** Opening THE DATA block **

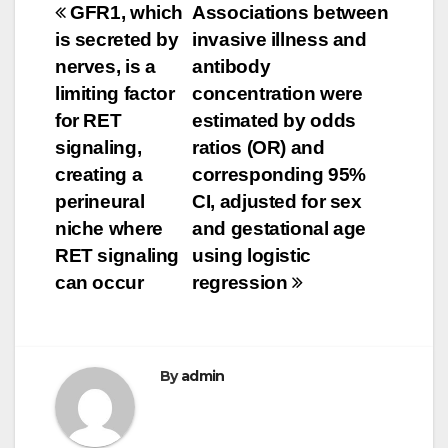
Post
GFR1, which
Associations between
is secreted by
invasive illness and
navigation
nerves, is a
antibody
limiting factor
concentration were
for RET
estimated by odds
signaling,
ratios (OR) and
creating a
corresponding 95%
perineural
CI, adjusted for sex
niche where
and gestational age
RET signaling
using logistic
can occur
regression
By
admin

** Closing THE DATA block **

▶ _WHAT YOU WILL DO_
All of the entries above should be duplicated exactly, except for the pictures.

▶ _WRITTEN REPLY_
Post
GFR1, which
Associations between
is secreted by
invasive illness and
navigation
nerves, is a
antibody
limiting factor
concentration were
for RET
estimated by odds
signaling,
ratios (OR) and
creating a
corresponding 95%
perineural
CI, adjusted for sex
niche where
and gestational age
RET signaling
using logistic
can occur
regression
By
admin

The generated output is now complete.